Design a geographically distributed data architecture
The final part of our application's architectural design to consider is the data storage tier. We want to make sure that data is both readable and writable with full functionality after a region-wide failure.
In the shipment tracking portal, we chose to use Azure Front Door to send all requests to App Services in the East US region. If the East US region fails, Front Door detects the failure, and sends requests to duplicate App Services components in the West US region. In our original, single-region architecture, we stored relational data in Azure SQL Database and semi-structured data in Cosmos DB. Now, we want to understand how we can ensure that both databases remain available if the East US region fails.
Here, we learn how to replicate data between regions, and how to ensure that failover can occur quickly, if necessary.
Azure SQL Database
To create a multi-region implementation of Azure SQL Database to store relational data, we can use either:
- Active geo-replication
- Auto failover groups
Active geo-replication
Azure SQL Database can automatically replicate a database and all its changes from one database to another with the active geo-replication feature. Only the primary logical server hosts a writable copy of the database. We can create up to four other logical servers that host read-only copies of the database.
For the shipment tracking portal, create a secondary database in the West US region and configure geo-replication from the East US region. When a regional failure occurs, Front Door redirects user requests to App Services in the West US region. App Services and Azure Functions can get access to the relational data because a copy has already been replicated to the West US region.
This change is automatic, but remember that the secondary database in West US is read-only.

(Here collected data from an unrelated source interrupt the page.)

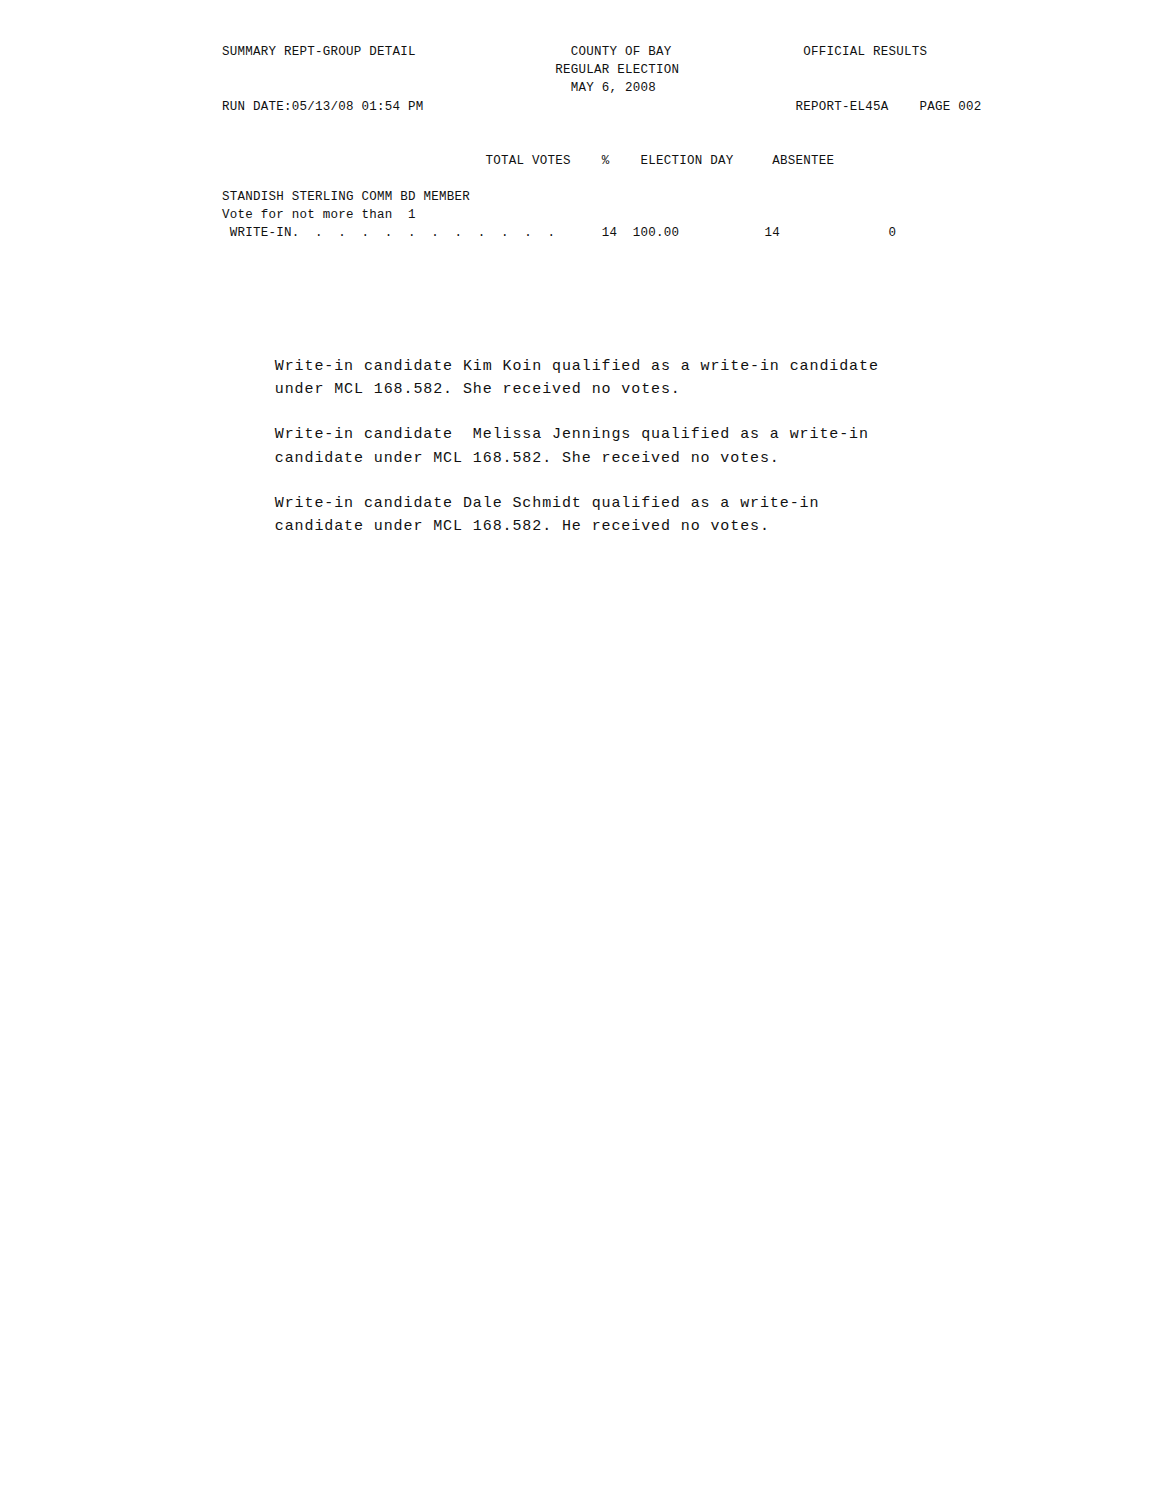SUMMARY REPT-GROUP DETAIL                    COUNTY OF BAY                 OFFICIAL RESULTS
                                           REGULAR ELECTION
                                             MAY 6, 2008
RUN DATE:05/13/08 01:54 PM                                                REPORT-EL45A    PAGE 002


                                  TOTAL VOTES    %    ELECTION DAY     ABSENTEE

STANDISH STERLING COMM BD MEMBER
Vote for not more than  1
 WRITE-IN.  .  .  .  .  .  .  .  .  .  .  .      14  100.00           14              0
Write-in candidate Kim Koin qualified as a write-in candidate under MCL 168.582. She received no votes.
Write-in candidate Melissa Jennings qualified as a write-in candidate under MCL 168.582. She received no votes.
Write-in candidate Dale Schmidt qualified as a write-in candidate under MCL 168.582. He received no votes.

If a user tries to modify data, for example, by creating a new shipment, errors may arise. We can manually initiate a failover to West US as soon as we notice the problem in the Azure portal. If we want to automate this process, our developers can write code that calls the failover
method in the Azure SQL Database REST API.
Note
Managed instances of Azure SQL Database do not support Active geo-replication. Managed instances are designed to make it simple to migrate data from an on-premises SQL Server while maintaining security. If your use a managed instance, consider using failover groups instead.
Auto failover groups
An auto failover group is a group of databases where data replicates automatically from a primary to one or more secondary servers. This design is like active geo-replication and uses the same data replication method. However, we can automate the response to a failure by defining a policy.
For the shipping portal, we create a secondary database in the West US region. We then add a policy that fails over the primary replica of the database to West US if a catastrophic failure occurs in the East US region. If that happens, the West US replica automatically becomes the writable primary database, and full functionality is maintained.
Consider using an auto failover group if you want to automate the failover of the writeable database without writing custom code to trigger it. Also, use auto failover groups if your database runs in a managed instance of Azure SQL Database.
Important
The replication that underlies both active geo-replication and auto failover groups are asynchronous. An acknowledgment is sent to the client when a change is applied to the primary replica. At this point, the transaction is considered complete, and replication occurs. If a failure occurs, the latest changes made in the primary database may not have replicated to the secondary. Keep in mind that, after a disaster, the most recent database changes may have been lost.
Azure Cosmos DB
Our configuration is less complex with Azure Cosmos DB because it's designed as a multi-regional cloud database system. Cosmos DB is a multi-model database, able to store relational data, semi-structured data, and other forms of data. Even if we run Cosmos DB in a single region, data is replicated to multiple instances across different fault-domains for the best availability.
When we create a Cosmos DB account multi-region, we can choose from the following modes:
Multi-region accounts with multiple write regions.
In this mode, all copies of the database are always writable. If a region fails, no failover is necessary.
Multi-region accounts with a single write region.
In this mode, only the primary region contains writable databases. The data replicated to the secondary regions are read-only. Updates are disabled by default when the primary region fails. However, we can select enable automatic failover so that Cosmos DB automatically fails over the primary, writable copy of the database to another region.
Important
In Cosmos DB, data replication is synchronous. When a change is applied, the transaction is not considered complete until replicated to a quorum of replicas. Then an acknowledgment is sent to the client. When a failure occurs, no recent changes are lost because replication has already occurred.